* DESCRIPTION OF THE TASK *
Reproduce all of the entries character for character, while leaving out any pictures they contain.

* INFORMATION SUPPLIED *
-- Opening Marker --

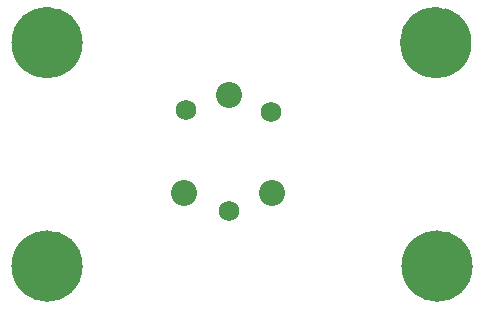
<source format=gbs>
%FSLAX23Y23*%
%MOIN*%
G70*
G01*
G75*
G04 Layer_Color=16711935*
%ADD10R,0.035X0.031*%
%ADD11R,0.079X0.079*%
%ADD12R,0.051X0.079*%
%ADD13R,0.118X0.039*%
%ADD14R,0.118X0.059*%
%ADD15C,0.010*%
%ADD16C,0.079*%
%ADD17C,0.060*%
%ADD18C,0.039*%
%ADD19C,0.236*%
%ADD20C,0.004*%
%ADD21C,0.000*%
%ADD22C,0.000*%
%ADD23C,0.059*%
%ADD24C,0.020*%
%ADD25R,0.043X0.039*%
%ADD26R,0.087X0.087*%
%ADD27R,0.059X0.087*%
%ADD28R,0.126X0.047*%
%ADD29R,0.126X0.067*%
%ADD30C,0.087*%
%ADD31C,0.068*%
D18*
X1397Y228D02*
D03*
X1523D02*
D03*
X1460Y254D02*
D03*
X1371Y165D02*
D03*
X1397Y102D02*
D03*
X1460Y76D02*
D03*
X1523Y102D02*
D03*
X1549Y165D02*
D03*
X1544Y910D02*
D03*
X1518Y847D02*
D03*
X1455Y821D02*
D03*
X1392Y847D02*
D03*
X1366Y910D02*
D03*
X1455Y999D02*
D03*
X1518Y973D02*
D03*
X1392D02*
D03*
X97Y228D02*
D03*
X223D02*
D03*
X160Y254D02*
D03*
X71Y165D02*
D03*
X97Y102D02*
D03*
X160Y76D02*
D03*
X223Y102D02*
D03*
X249Y165D02*
D03*
Y910D02*
D03*
X223Y847D02*
D03*
X160Y821D02*
D03*
X97Y847D02*
D03*
X71Y910D02*
D03*
X160Y999D02*
D03*
X223Y973D02*
D03*
X97D02*
D03*
D19*
X1460Y165D02*
D03*
X1455Y910D02*
D03*
X160Y165D02*
D03*
Y910D02*
D03*
D23*
X1549Y165D02*
G03*
X1549Y165I-89J0D01*
G01*
X1544Y910D02*
G03*
X1544Y910I-89J0D01*
G01*
X249Y165D02*
G03*
X249Y165I-89J0D01*
G01*
Y910D02*
G03*
X249Y910I-89J0D01*
G01*
D30*
X909Y410D02*
D03*
X616Y409D02*
D03*
X767Y735D02*
D03*
D31*
X766Y350D02*
D03*
X907Y678D02*
D03*
X623Y685D02*
D03*
M02*

</source>
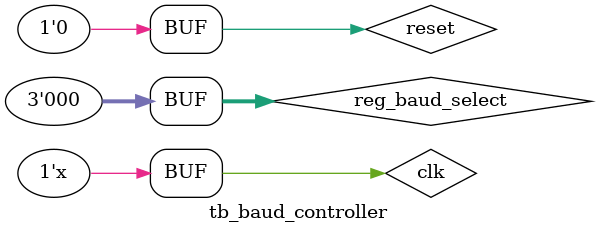
<source format=v>
/*
 *
 * Treksto gia 600ns !
 */

module tb_baud_controller;

reg clk, reset;
reg [2:0] reg_baud_select;

wire sample_ENABLE;

initial
begin
  clk = 1'b1;

  #200 reset = 1'b1;
  #100 reset = 1'b0;

  #1200 reset = 1'b1;
  #100  reset = 1'b0;
  
  reg_baud_select = 3'b111;
  #5000
  reg_baud_select = 3'b110;
  #5000
  reg_baud_select = 3'b101;
  #5000
  reg_baud_select = 3'b100;
  #10000
  reg_baud_select = 3'b011;
  #15000
  reg_baud_select = 3'b010;
  #30000
  reg_baud_select = 3'b001;
  #60000
  reg_baud_select = 3'b000;
end

always #10 clk = ~clk;

baud_controller baud_controllerINSTANCE(.reset(reset), .clk(clk), .baud_select(reg_baud_select),
                                        .sample_ENABLE(sample_ENABLE));

endmodule

</source>
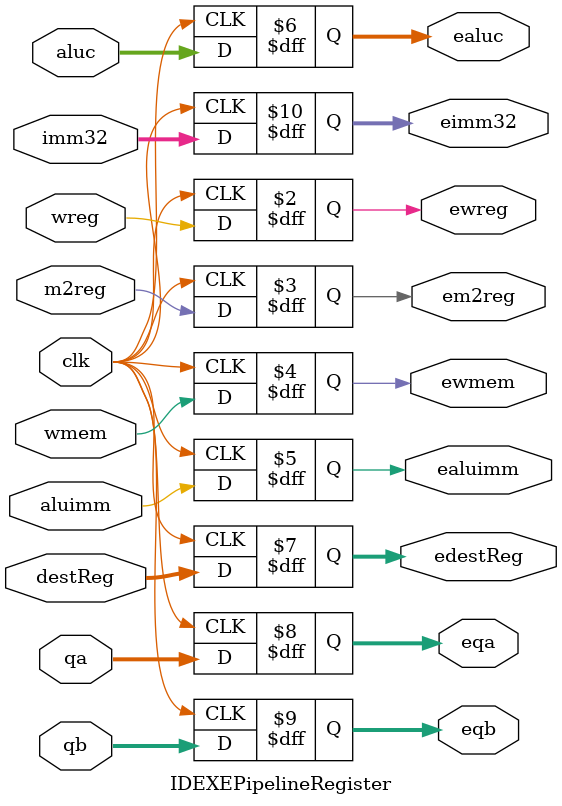
<source format=v>
`timescale 1ns/1ps
module IDEXEPipelineRegister (
    input clk,
    input wreg,
    input m2reg,
    input wmem,
    input aluimm,
    input [3:0] aluc,
    input [4:0] destReg,
    input [31:0] qa,
    input [31:0] qb,
    input [31:0] imm32,

    output reg ewreg,
    output reg em2reg,
    output reg ewmem,
    output reg ealuimm,
    output reg [3:0] ealuc,
    output reg [4:0] edestReg,
    output reg [31:0] eqa,
    output reg [31:0] eqb,
    output reg [31:0] eimm32
);
    
    always @(posedge clk) begin
        ewreg = wreg;
        em2reg = m2reg;
        ewmem = wmem;
        ealuimm = aluimm;
        ealuc = aluc;
        edestReg = destReg;
        eqa = qa;
        eqb = qb;
        eimm32 = imm32;
    end
endmodule
</source>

-- Closing Marker --

* WRITTEN RESPONSE *
<source format=gbs>
%FSLAX23Y23*%
%MOIN*%
G70*
G01*
G75*
G04 Layer_Color=16711935*
%ADD10R,0.035X0.031*%
%ADD11R,0.079X0.079*%
%ADD12R,0.051X0.079*%
%ADD13R,0.118X0.039*%
%ADD14R,0.118X0.059*%
%ADD15C,0.010*%
%ADD16C,0.079*%
%ADD17C,0.060*%
%ADD18C,0.039*%
%ADD19C,0.236*%
%ADD20C,0.004*%
%ADD21C,0.000*%
%ADD22C,0.000*%
%ADD23C,0.059*%
%ADD24C,0.020*%
%ADD25R,0.043X0.039*%
%ADD26R,0.087X0.087*%
%ADD27R,0.059X0.087*%
%ADD28R,0.126X0.047*%
%ADD29R,0.126X0.067*%
%ADD30C,0.087*%
%ADD31C,0.068*%
D18*
X1397Y228D02*
D03*
X1523D02*
D03*
X1460Y254D02*
D03*
X1371Y165D02*
D03*
X1397Y102D02*
D03*
X1460Y76D02*
D03*
X1523Y102D02*
D03*
X1549Y165D02*
D03*
X1544Y910D02*
D03*
X1518Y847D02*
D03*
X1455Y821D02*
D03*
X1392Y847D02*
D03*
X1366Y910D02*
D03*
X1455Y999D02*
D03*
X1518Y973D02*
D03*
X1392D02*
D03*
X97Y228D02*
D03*
X223D02*
D03*
X160Y254D02*
D03*
X71Y165D02*
D03*
X97Y102D02*
D03*
X160Y76D02*
D03*
X223Y102D02*
D03*
X249Y165D02*
D03*
Y910D02*
D03*
X223Y847D02*
D03*
X160Y821D02*
D03*
X97Y847D02*
D03*
X71Y910D02*
D03*
X160Y999D02*
D03*
X223Y973D02*
D03*
X97D02*
D03*
D19*
X1460Y165D02*
D03*
X1455Y910D02*
D03*
X160Y165D02*
D03*
Y910D02*
D03*
D23*
X1549Y165D02*
G03*
X1549Y165I-89J0D01*
G01*
X1544Y910D02*
G03*
X1544Y910I-89J0D01*
G01*
X249Y165D02*
G03*
X249Y165I-89J0D01*
G01*
Y910D02*
G03*
X249Y910I-89J0D01*
G01*
D30*
X909Y410D02*
D03*
X616Y409D02*
D03*
X767Y735D02*
D03*
D31*
X766Y350D02*
D03*
X907Y678D02*
D03*
X623Y685D02*
D03*
M02*

</source>
<source format=v>
/*
 *
 * Treksto gia 600ns !
 */

module tb_baud_controller;

reg clk, reset;
reg [2:0] reg_baud_select;

wire sample_ENABLE;

initial
begin
  clk = 1'b1;

  #200 reset = 1'b1;
  #100 reset = 1'b0;

  #1200 reset = 1'b1;
  #100  reset = 1'b0;
  
  reg_baud_select = 3'b111;
  #5000
  reg_baud_select = 3'b110;
  #5000
  reg_baud_select = 3'b101;
  #5000
  reg_baud_select = 3'b100;
  #10000
  reg_baud_select = 3'b011;
  #15000
  reg_baud_select = 3'b010;
  #30000
  reg_baud_select = 3'b001;
  #60000
  reg_baud_select = 3'b000;
end

always #10 clk = ~clk;

baud_controller baud_controllerINSTANCE(.reset(reset), .clk(clk), .baud_select(reg_baud_select),
                                        .sample_ENABLE(sample_ENABLE));

endmodule

</source>
<source format=v>
`timescale 1ns/1ps
module IDEXEPipelineRegister (
    input clk,
    input wreg,
    input m2reg,
    input wmem,
    input aluimm,
    input [3:0] aluc,
    input [4:0] destReg,
    input [31:0] qa,
    input [31:0] qb,
    input [31:0] imm32,

    output reg ewreg,
    output reg em2reg,
    output reg ewmem,
    output reg ealuimm,
    output reg [3:0] ealuc,
    output reg [4:0] edestReg,
    output reg [31:0] eqa,
    output reg [31:0] eqb,
    output reg [31:0] eimm32
);
    
    always @(posedge clk) begin
        ewreg = wreg;
        em2reg = m2reg;
        ewmem = wmem;
        ealuimm = aluimm;
        ealuc = aluc;
        edestReg = destReg;
        eqa = qa;
        eqb = qb;
        eimm32 = imm32;
    end
endmodule
</source>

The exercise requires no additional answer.